Türkiye’de ekonomide yaklaşım bildiğiniz gibi. Herhangi bir yol katedemiyoruz. Gerçek olmayan bir enflasyonun altında maaş zammı verdiğiniz emeklileri, enflasyondaki artışın nedeni göstermek mi dersiniz, ‘bunalttığımızın farkındayız’ deyip, gerçekle yüzleşmek yerine ara düzeltme isteklerini gündeme getirmek mi dersiniz bilemiyorum ama rasyonelleşme diye adlandırılan sadece yapılan yanlışların düzeltilmesi ise hızla sınıfta kalmaya gidiyoruz.
Çünkü çok garip uygulamalar ortaya çıktı. Haberlerde 18 yaşını doldurmuş bireylere uyarılarda bulunuluyor. Neden? Genel Sağlık Sigortası primlerini ödemedilerse, borçlu çıkabilirler.
İşsiz insandan sağlık sigortası primi istemek yeterince saçmalık olarak ortada dururken, şimdi de yeni mezun olmuş hatta olmamış insanlara önce prim çıkartmak, sonra onları ödemesini beklemek nasıl bir mantıktır?
Daha garip olan ise bunu normalleştiriyor olmak. Bir kişi de çıkıp ‘ne yapıyorsunuz’ demiyor. Denilmediği için de saçmalığın boyutunda çıta yükseliyor. Geçtiğimiz günlerde medyaya düşen bir haber daha da abartıldığının resmi gibiydi.
Gazeteci Mehmet Faraç kendisine Kabahatlar Kanunu çerçevesinde ceza geldiğini dile getirdi. Eş zamanlı bir diğer örnek ise engelli bir genç. Onun da başına geldiği benzer bir olay geldiği vurgulanıyor haberde. Peki kabahat ne?
İnanamayacaksınız ama parkta oturmak. Yani abartının bu kadarına da ‘pes’ denir. Daha önce hiç aracı olmayanlara ceza kesildiğini, başka şehre gitmediği halde trafik cezasıyla muhatap olanları görmüştük. Hatta bunlar bizzat Bakan tarafından kabul edilmiş, bir de sehven yapıldığı vurgusuyla ortaya çıkınca düzeltilmeye kalkılmıştı.
Parkta oturmaya ceza nedir? Böyle bir mantık mı var? Enflasyonu sürünecek oranda zam verdikleriniz yaratıyor, bütçe açığı parkta oturandan karşılanmaya çalışılıyor, hayatında daha iş görmemiş insandan sağlık sigortası primi isteniyor.
Bir kişi çıkıp bana bunun mantığını açıklasın.
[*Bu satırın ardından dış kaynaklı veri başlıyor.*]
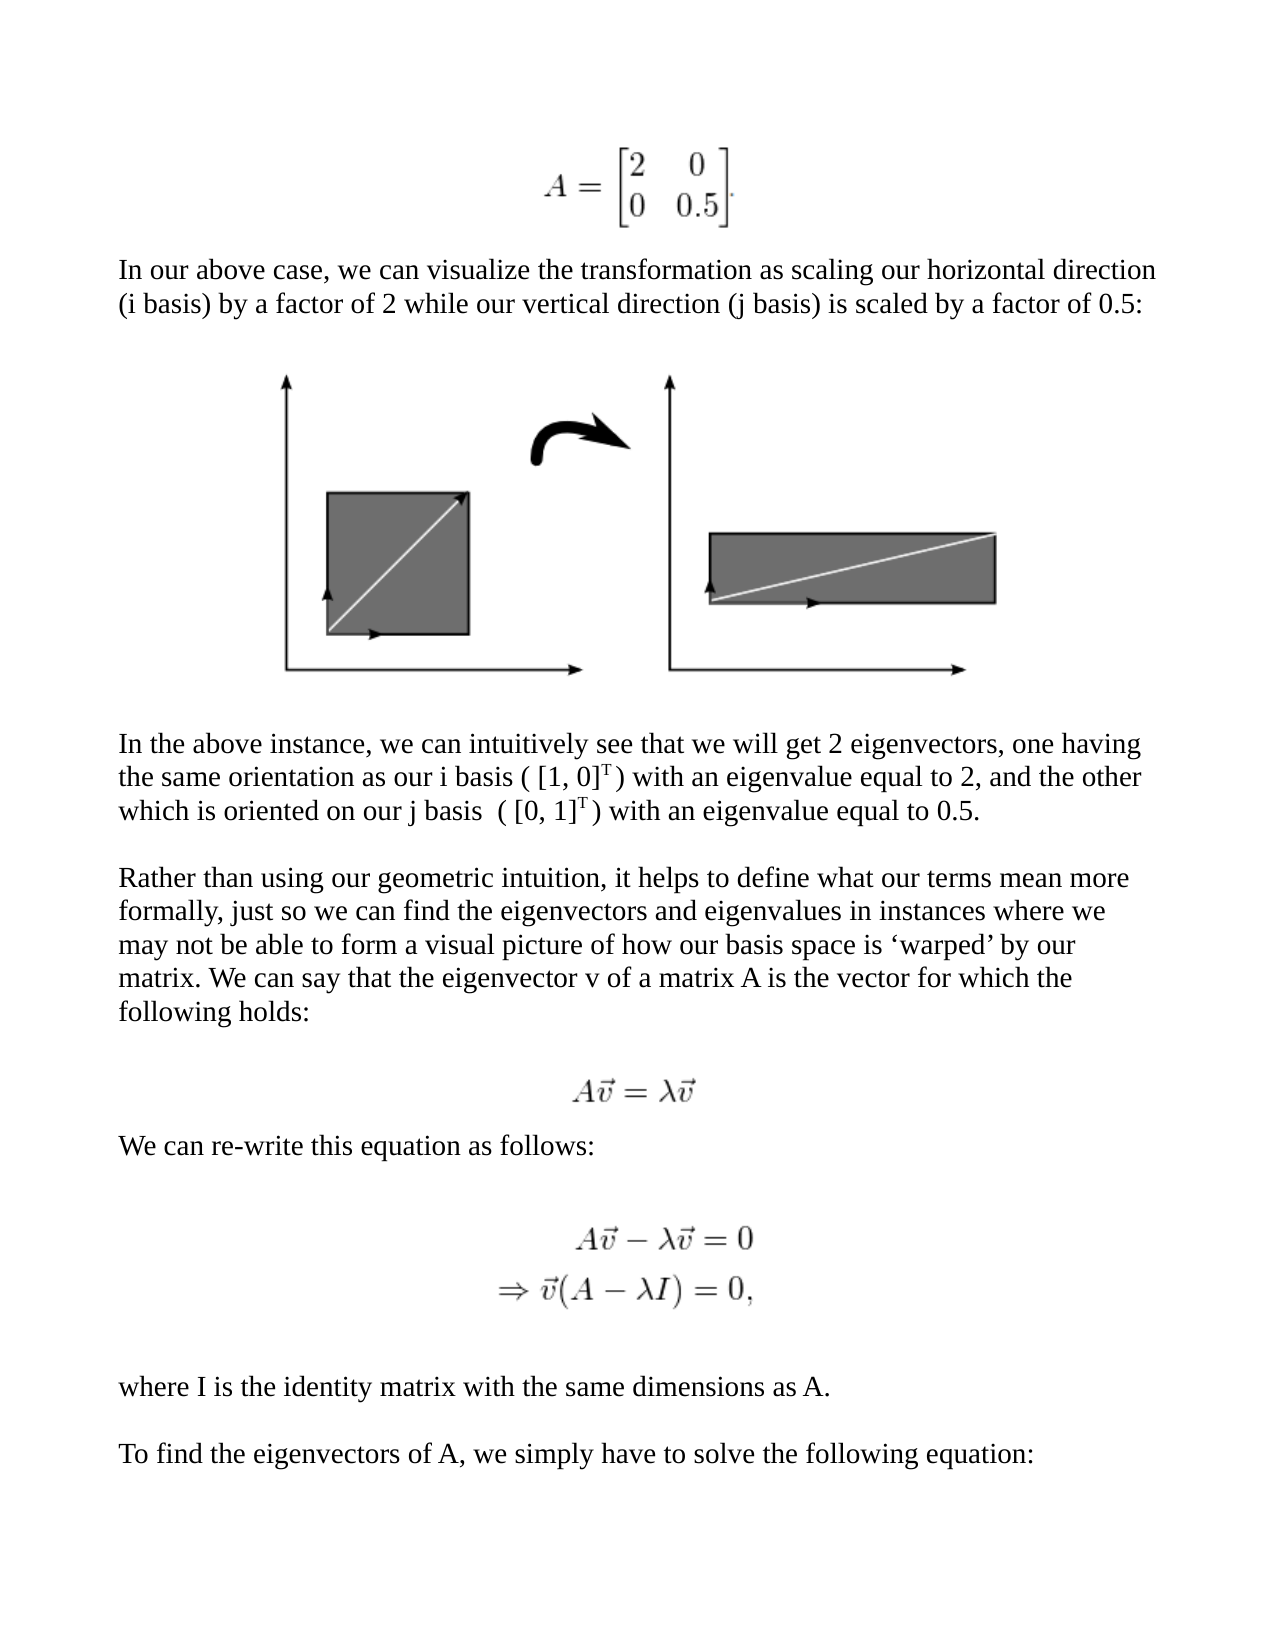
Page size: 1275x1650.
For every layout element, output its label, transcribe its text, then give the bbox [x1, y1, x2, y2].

picture [557, 1061, 718, 1129]
picture [247, 353, 1028, 693]
text In the above instance, we can intuitively see that we will get 2 eigenvectors, one having the same orientation as our i basis ( [1, 0]T ) with an eigenvalue equal to 2, and the other which is oriented on our j basis ( [0, 1]T ) with an eigenvalue equal to 0.5. [118, 726, 1157, 826]
text We can re-write this equation as follows: [118, 1061, 1157, 1162]
picture [518, 118, 758, 253]
text Rather than using our geometric intuition, it helps to define what our terms mean more formally, just so we can find the eigenvectors and eigenvalues in instances where we may not be able to form a visual picture of how our basis space is ‘warped’ by our matrix. We can say that the eigenvector v of a matrix A is the vector for which the following holds: [118, 860, 1157, 1028]
text To find the eigenvectors of A, we simply have to solve the following equation: [118, 1437, 1157, 1470]
text In our above case, we can visualize the transformation as scaling our horizontal direction (i basis) by a factor of 2 while our vertical direction (j basis) is scaled by a factor of 0.5: [118, 118, 1157, 319]
picture [457, 1195, 818, 1336]
text where I is the identity matrix with the same dimensions as A. [118, 1369, 1157, 1403]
Mehmet Şimşek ve ekibinin rasyonelleşmeden anladığı bu mu? Rakamları bile tartışmaya açamayan, TÜİK’e bu konuda talepte bulunamayan bir ekonomi yönetimi, daha önce aklı zorlayarak indirdiği faizle, milyarca dolar yakarak düşük tuttuğu kuru, enflasyon kadar değer kaybedecek noktaya doğru bir yolculuk başlattığında rasyonelleşmiş mi oluyor?
Şu bir gerçek ki bu ekonomi yönetimi tamamen savruluyor. Dikiş tutmuyor. Nedeni, müsebbibi, çalıştıkları şartlar ya da angajmanları nedir bilmiyorum. Ama bu kadar aklı zorlayan, arı kovanına çomak sokan açıklamalar ve eylemler en kibar haliyle işbilmezliğin tavan yaptığını gösteriyor.
Bir takım yatırımcılarla aynı odalarda ülke ekonomisini konuşup, elde avuçta olanları satmaya kalkarak bu ülkenin ekonomisini kurtaramazsınız. Türkiye’nin akla ve bilime ihtiyacı var. Salma vergilerle, cezalarla toparlanmaya çalışılan bütçeye, elde avuçtakini satarak kurtarılacak bir rezerve değil.